PROBLEM – Rewrite the listing below, replacing every instance of "True or false?" with "Is this correct?" and leaving all other text unchanged.

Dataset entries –
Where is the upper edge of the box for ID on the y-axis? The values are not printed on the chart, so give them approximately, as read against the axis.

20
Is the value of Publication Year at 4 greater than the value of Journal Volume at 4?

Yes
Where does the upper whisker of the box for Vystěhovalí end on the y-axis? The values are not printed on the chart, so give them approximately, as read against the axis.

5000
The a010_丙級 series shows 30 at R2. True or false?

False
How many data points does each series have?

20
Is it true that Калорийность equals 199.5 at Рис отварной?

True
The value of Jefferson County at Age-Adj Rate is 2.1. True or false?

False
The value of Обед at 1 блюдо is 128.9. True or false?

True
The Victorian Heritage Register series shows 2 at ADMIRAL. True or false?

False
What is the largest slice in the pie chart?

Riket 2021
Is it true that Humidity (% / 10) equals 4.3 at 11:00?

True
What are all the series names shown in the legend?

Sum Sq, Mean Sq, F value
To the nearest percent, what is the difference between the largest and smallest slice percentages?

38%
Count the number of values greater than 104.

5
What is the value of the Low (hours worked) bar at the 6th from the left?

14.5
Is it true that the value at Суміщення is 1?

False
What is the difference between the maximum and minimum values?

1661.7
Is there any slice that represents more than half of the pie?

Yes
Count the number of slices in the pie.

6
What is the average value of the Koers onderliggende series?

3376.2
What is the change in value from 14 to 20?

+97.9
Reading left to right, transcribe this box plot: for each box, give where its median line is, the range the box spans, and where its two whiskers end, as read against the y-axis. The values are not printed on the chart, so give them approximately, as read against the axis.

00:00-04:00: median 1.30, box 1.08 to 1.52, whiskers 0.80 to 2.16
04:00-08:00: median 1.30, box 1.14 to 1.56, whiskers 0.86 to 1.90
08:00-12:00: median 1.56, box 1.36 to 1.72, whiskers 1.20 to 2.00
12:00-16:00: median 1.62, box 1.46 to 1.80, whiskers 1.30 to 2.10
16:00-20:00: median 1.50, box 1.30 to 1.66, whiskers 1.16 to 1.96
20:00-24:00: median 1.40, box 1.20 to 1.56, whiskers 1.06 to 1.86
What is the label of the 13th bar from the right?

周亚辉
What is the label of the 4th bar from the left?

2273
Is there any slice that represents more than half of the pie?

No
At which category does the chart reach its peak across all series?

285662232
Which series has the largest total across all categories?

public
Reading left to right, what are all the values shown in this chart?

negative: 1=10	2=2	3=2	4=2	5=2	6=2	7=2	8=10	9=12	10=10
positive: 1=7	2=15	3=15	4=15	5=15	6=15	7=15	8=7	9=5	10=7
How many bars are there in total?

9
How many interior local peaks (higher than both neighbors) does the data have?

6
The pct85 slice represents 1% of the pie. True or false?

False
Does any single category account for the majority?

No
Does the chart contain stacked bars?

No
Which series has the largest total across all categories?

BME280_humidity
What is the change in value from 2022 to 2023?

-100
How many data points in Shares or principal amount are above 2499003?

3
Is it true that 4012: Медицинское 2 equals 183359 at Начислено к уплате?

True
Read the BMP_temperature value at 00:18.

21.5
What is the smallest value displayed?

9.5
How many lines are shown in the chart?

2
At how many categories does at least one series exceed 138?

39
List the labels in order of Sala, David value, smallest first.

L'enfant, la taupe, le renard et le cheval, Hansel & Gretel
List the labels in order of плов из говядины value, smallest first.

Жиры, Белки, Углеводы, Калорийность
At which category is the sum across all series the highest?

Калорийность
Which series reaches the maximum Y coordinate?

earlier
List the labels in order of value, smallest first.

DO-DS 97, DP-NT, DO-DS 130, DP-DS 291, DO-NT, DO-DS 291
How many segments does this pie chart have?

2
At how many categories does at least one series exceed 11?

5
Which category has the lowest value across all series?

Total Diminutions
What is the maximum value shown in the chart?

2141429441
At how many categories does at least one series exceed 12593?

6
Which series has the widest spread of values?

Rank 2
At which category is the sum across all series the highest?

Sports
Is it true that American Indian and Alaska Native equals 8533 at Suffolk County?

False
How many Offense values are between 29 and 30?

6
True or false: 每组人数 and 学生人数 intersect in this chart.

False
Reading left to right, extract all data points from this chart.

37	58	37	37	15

TASK RESULT –
Where is the upper edge of the box for ID on the y-axis? The values are not printed on the chart, so give them approximately, as read against the axis.

20
Is the value of Publication Year at 4 greater than the value of Journal Volume at 4?

Yes
Where does the upper whisker of the box for Vystěhovalí end on the y-axis? The values are not printed on the chart, so give them approximately, as read against the axis.

5000
The a010_丙級 series shows 30 at R2. Is this correct?

False
How many data points does each series have?

20
Is it true that Калорийность equals 199.5 at Рис отварной?

True
The value of Jefferson County at Age-Adj Rate is 2.1. Is this correct?

False
The value of Обед at 1 блюдо is 128.9. Is this correct?

True
The Victorian Heritage Register series shows 2 at ADMIRAL. Is this correct?

False
What is the largest slice in the pie chart?

Riket 2021
Is it true that Humidity (% / 10) equals 4.3 at 11:00?

True
What are all the series names shown in the legend?

Sum Sq, Mean Sq, F value
To the nearest percent, what is the difference between the largest and smallest slice percentages?

38%
Count the number of values greater than 104.

5
What is the value of the Low (hours worked) bar at the 6th from the left?

14.5
Is it true that the value at Суміщення is 1?

False
What is the difference between the maximum and minimum values?

1661.7
Is there any slice that represents more than half of the pie?

Yes
Count the number of slices in the pie.

6
What is the average value of the Koers onderliggende series?

3376.2
What is the change in value from 14 to 20?

+97.9
Reading left to right, transcribe this box plot: for each box, give where its median line is, the range the box spans, and where its two whiskers end, as read against the y-axis. The values are not printed on the chart, so give them approximately, as read against the axis.

00:00-04:00: median 1.30, box 1.08 to 1.52, whiskers 0.80 to 2.16
04:00-08:00: median 1.30, box 1.14 to 1.56, whiskers 0.86 to 1.90
08:00-12:00: median 1.56, box 1.36 to 1.72, whiskers 1.20 to 2.00
12:00-16:00: median 1.62, box 1.46 to 1.80, whiskers 1.30 to 2.10
16:00-20:00: median 1.50, box 1.30 to 1.66, whiskers 1.16 to 1.96
20:00-24:00: median 1.40, box 1.20 to 1.56, whiskers 1.06 to 1.86
What is the label of the 13th bar from the right?

周亚辉
What is the label of the 4th bar from the left?

2273
Is there any slice that represents more than half of the pie?

No
At which category does the chart reach its peak across all series?

285662232
Which series has the largest total across all categories?

public
Reading left to right, what are all the values shown in this chart?

negative: 1=10	2=2	3=2	4=2	5=2	6=2	7=2	8=10	9=12	10=10
positive: 1=7	2=15	3=15	4=15	5=15	6=15	7=15	8=7	9=5	10=7
How many bars are there in total?

9
How many interior local peaks (higher than both neighbors) does the data have?

6
The pct85 slice represents 1% of the pie. Is this correct?

False
Does any single category account for the majority?

No
Does the chart contain stacked bars?

No
Which series has the largest total across all categories?

BME280_humidity
What is the change in value from 2022 to 2023?

-100
How many data points in Shares or principal amount are above 2499003?

3
Is it true that 4012: Медицинское 2 equals 183359 at Начислено к уплате?

True
Read the BMP_temperature value at 00:18.

21.5
What is the smallest value displayed?

9.5
How many lines are shown in the chart?

2
At how many categories does at least one series exceed 138?

39
List the labels in order of Sala, David value, smallest first.

L'enfant, la taupe, le renard et le cheval, Hansel & Gretel
List the labels in order of плов из говядины value, smallest first.

Жиры, Белки, Углеводы, Калорийность
At which category is the sum across all series the highest?

Калорийность
Which series reaches the maximum Y coordinate?

earlier
List the labels in order of value, smallest first.

DO-DS 97, DP-NT, DO-DS 130, DP-DS 291, DO-NT, DO-DS 291
How many segments does this pie chart have?

2
At how many categories does at least one series exceed 11?

5
Which category has the lowest value across all series?

Total Diminutions
What is the maximum value shown in the chart?

2141429441
At how many categories does at least one series exceed 12593?

6
Which series has the widest spread of values?

Rank 2
At which category is the sum across all series the highest?

Sports
Is it true that American Indian and Alaska Native equals 8533 at Suffolk County?

False
How many Offense values are between 29 and 30?

6
True or false: 每组人数 and 学生人数 intersect in this chart.

False
Reading left to right, extract all data points from this chart.

37	58	37	37	15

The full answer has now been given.